Endometriosis is associated with an increased risk of type I ovarian cancer, yet the prognostic relevance of concurrent endometriosis at diagnosis remains unclear. This cohort study evaluated whether endometriosis independently influences survival outcomes in patients with ovarian cancer and investigated the clinicopathologic characteristics of endometriosis-associated ovarian tumors.

This retrospective cohort study included patients treated for primary malignant or borderline ovarian tumors between January 2014 and July 2025 at a tertiary ESGO-accredited German academic center. Concurrent endometriosis was defined by histologic confirmation at primary surgery and classified as endometriosis-correlated ovarian tumors when histopathologic a transitional lesion from endometriosis to tumor was identified, or as endometriosis-incidental ovarian tumors when endometriosis was identified without transitional lesions. An age-matched reference cohort without endometriosis (1:5) was used for comparison. Survival analyses were restricted to patients with epithelial ovarian cancer and performed using Kaplan–Meier estimates and multivariable Cox regression, adjusting for age, histologic subtype, FIGO stage, endometriosis status, and surgical outcomes.

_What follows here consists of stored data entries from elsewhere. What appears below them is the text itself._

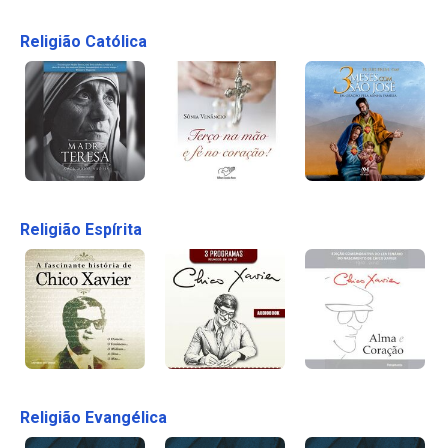
Religião Católica
Religião Espírita
Religião Evangélica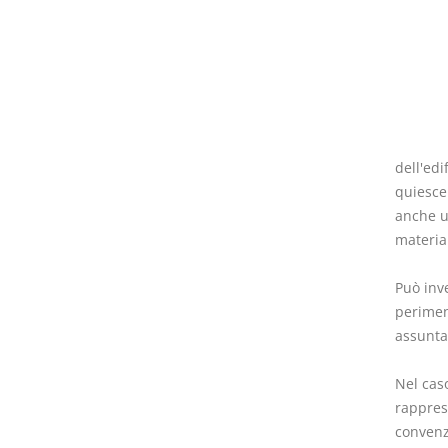
dell'ed
quiescen
anche u
materia
Può inv
perimen
assunta
Nel caso
rappres
convenzi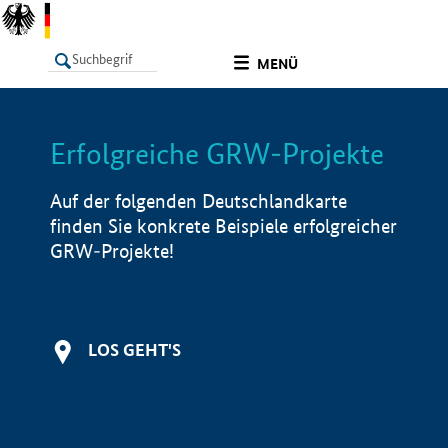
undefined
MENÜ
Erfolgreiche GRW-Projekte
LISTE
Filter
Info
Auf der folgenden Deutschlandkarte
finden Sie konkrete Beispiele erfolgreicher
GRW-Projekte!
LOS GEHT'S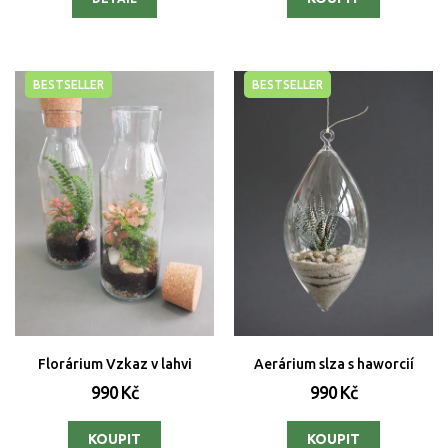
BESTSELLER
BESTSELLER
Florárium Vzkaz v lahvi
Aerárium slza s haworcií
990 Kč
990 Kč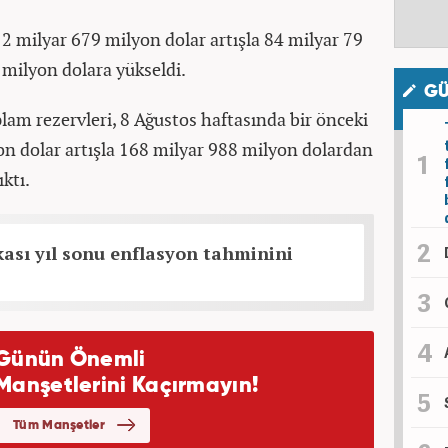
2 milyar 679 milyon dolar artışla 84 milyar 79
milyon dolara yükseldi.
GÜ
am rezervleri, 8 Ağustos haftasında bir önceki
on dolar artışla 168 milyar 988 milyon dolardan
ktı.
ası yıl sonu enflasyon tahminini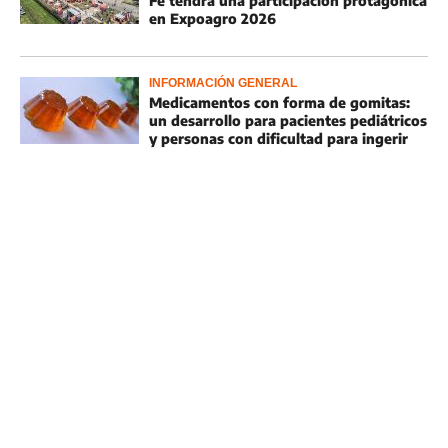
Fe tendrá una participación protagónica
en Expoagro 2026
INFORMACIÓN GENERAL
Medicamentos con forma de gomitas:
un desarrollo para pacientes pediátricos
y personas con dificultad para ingerir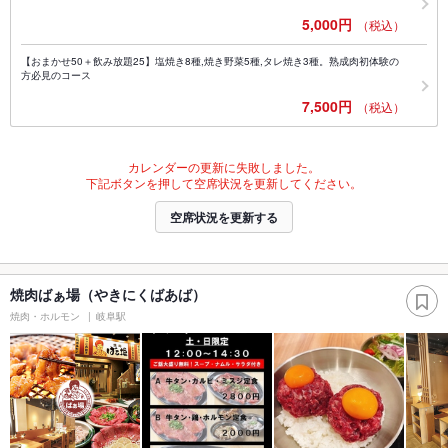
5,000円
（税込）
【おまかせ50＋飲み放題25】塩焼き8種,焼き野菜5種,タレ焼き3種。熟成肉初体験の
方必見のコース
7,500円
（税込）
カレンダーの更新に失敗しました。
下記ボタンを押して空席状況を更新してください。
空席状況を更新する
焼肉ばぁ場（やきにくばあば）
焼肉・ホルモン
岐阜駅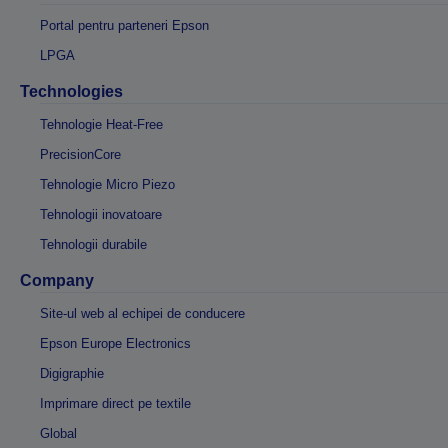
Portal pentru parteneri Epson
LPGA
Technologies
Tehnologie Heat-Free
PrecisionCore
Tehnologie Micro Piezo
Tehnologii inovatoare
Tehnologii durabile
Company
Site-ul web al echipei de conducere
Epson Europe Electronics
Digigraphie
Imprimare direct pe textile
Global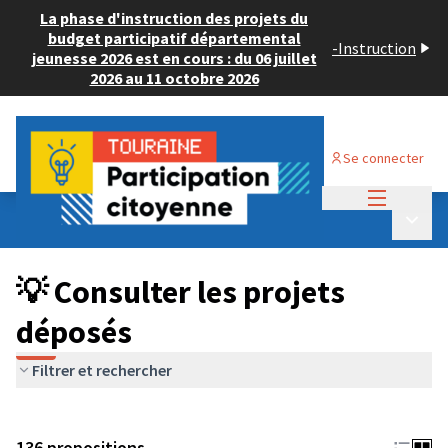
La phase d'instruction des projets du
budget participatif départemental
-
Instruction
jeunesse 2026 est en cours : du 06 juillet
2026 au 11 octobre 2026
Se connecter
Menu princi
Budget Participatif JEUNESSE 2024
/
Menu p
💡 Consulter les projets déposés
💡 Consulter les projets
déposés
Filtrer et rechercher
136 propositions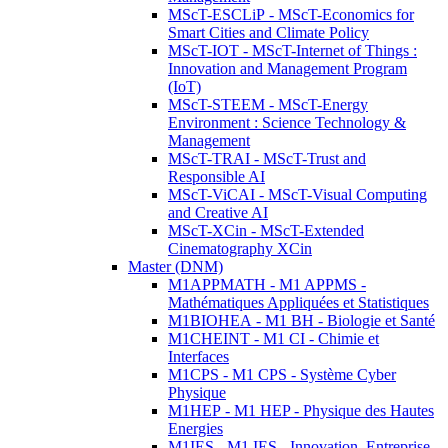
MScT-ESCLiP - MScT-Economics for
Smart Cities and Climate Policy
MScT-IOT - MScT-Internet of Things :
Innovation and Management Program
(IoT)
MScT-STEEM - MScT-Energy
Environment : Science Technology &
Management
MScT-TRAI - MScT-Trust and
Responsible AI
MScT-ViCAI - MScT-Visual Computing
and Creative AI
MScT-XCin - MScT-Extended
Cinematography XCin
Master (DNM)
M1APPMATH - M1 APPMS -
Mathématiques Appliquées et Statistiques
M1BIOHEA - M1 BH - Biologie et Santé
M1CHEINT - M1 CI - Chimie et
Interfaces
M1CPS - M1 CPS - Système Cyber
Physique
M1HEP - M1 HEP - Physique des Hautes
Energies
M1IES - M1 IES - Innovation, Entreprise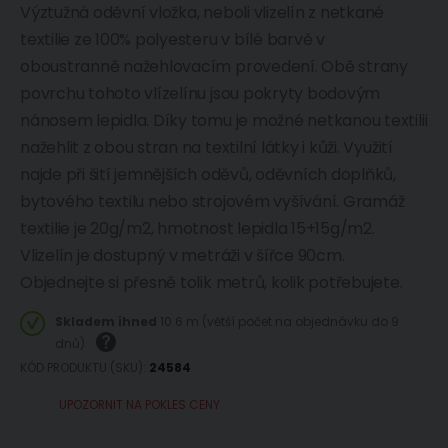
Výztužná oděvní vložka, neboli vlizelín z netkané
textilie ze 100% polyesteru v bílé barvě v
oboustranně nažehlovacím provedení. Obě strany
povrchu tohoto vlízelínu jsou pokryty bodovým
nánosem lepidla. Díky tomu je možné netkanou textilii
nažehlit z obou stran na textilní látky i kůži. Využití
najde při šití jemnějších oděvů, oděvních doplňků,
bytového textilu nebo strojovém vyšívání. Gramáž
textilie je 20g/m2, hmotnost lepidla 15+15g/m2.
Vlizelín je dostupný v metráži v šířce 90cm.
Objednejte si přesně tolik metrů, kolik potřebujete.
Skladem ihned
10.6 m (větší počet na objednávku do 9
dnů)
KÓD PRODUKTU (SKU)
24584
UPOZORNIT NA POKLES CENY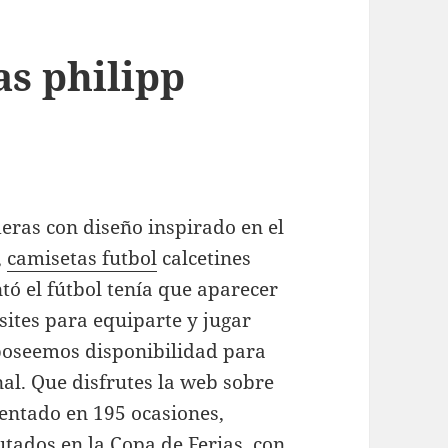
s philipp
eras con diseño inspirado en el
,
camisetas futbol
calcetines
tó el fútbol tenía que aparecer
sites para equiparte y jugar
oseemos disponibilidad para
l. Que disfrutes la web sobre
entado en 195 ocasiones,
tados en la Copa de Ferias, con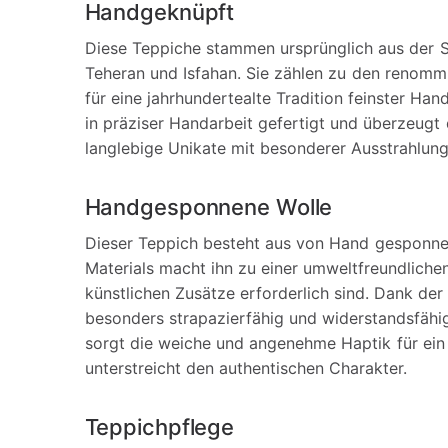
Handgeknüpft
Diese Teppiche stammen ursprünglich aus der S
Teheran und Isfahan. Sie zählen zu den renomm
für eine jahrhundertealte Tradition feinster Ha
in präziser Handarbeit gefertigt und überzeugt 
langlebige Unikate mit besonderer Ausstrahlun
Handgesponnene Wolle
Dieser Teppich besteht aus von Hand gesponnen
Materials macht ihn zu einer umweltfreundlich
künstlichen Zusätze erforderlich sind. Dank der
besonders strapazierfähig und widerstandsfähi
sorgt die weiche und angenehme Haptik für ei
unterstreicht den authentischen Charakter.
Teppichpflege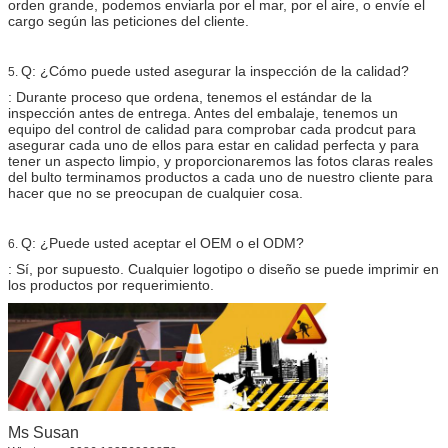
orden grande, podemos enviarla por el mar, por el aire, o envíe el
cargo según las peticiones del cliente.
Q: ¿Cómo puede usted asegurar la inspección de la calidad?
5.
: Durante proceso que ordena, tenemos el estándar de la
inspección antes de entrega. Antes del embalaje, tenemos un
equipo del control de calidad para comprobar cada prodcut para
asegurar cada uno de ellos para estar en calidad perfecta y para
tener un aspecto limpio, y proporcionaremos las fotos claras reales
del bulto terminamos productos a cada uno de nuestro cliente para
hacer que no se preocupan de cualquier cosa.
Q: ¿Puede usted aceptar el OEM o el ODM?
6.
: Sí, por supuesto. Cualquier logotipo o diseño se puede imprimir en
los productos por requerimiento.
Ms Susan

Among 2,164 eligible patients, 176 (8.1%) had histologically confirmed endometriosis, including 22 (1.0%) endometriosis-correlated ovarian tumors and 154 (7.1%) endometriosis-incidental ovarian tumors. Patients with endometriosis were significantly younger and more frequently diagnosed with early-stage disease and endometrioid or clear cell histology compared with patients without endometriosis. Endometriosis-correlated ovarian tumors showed a high prevalence of ovarian endometriosis, the absence of p53 aberrations, and no BRCA1/2 mutations. Median overall survival was not reached for patients with endometriosis-correlated ovarian tumors or endometriosis-incidental ovarian tumors. After multivariable adjustment, neither endometriosis-correlated ovarian tumors nor endometriosis-incidental ovarian tumors was independently associated with overall or disease-free survival. Advanced FIGO stage, older age, and incomplete cytoreduction were independently associated with worse survival.

Endometriosis-associated ovarian tumors show favorable clinicopathologic features but concurrent endometriosis is not an independent prognostic factor for survival in patients with ovarian cancer. Prognosis appears to be driven primarily by tumor biology, stage, and surgical outcome rather than the presence of endometriosis itself.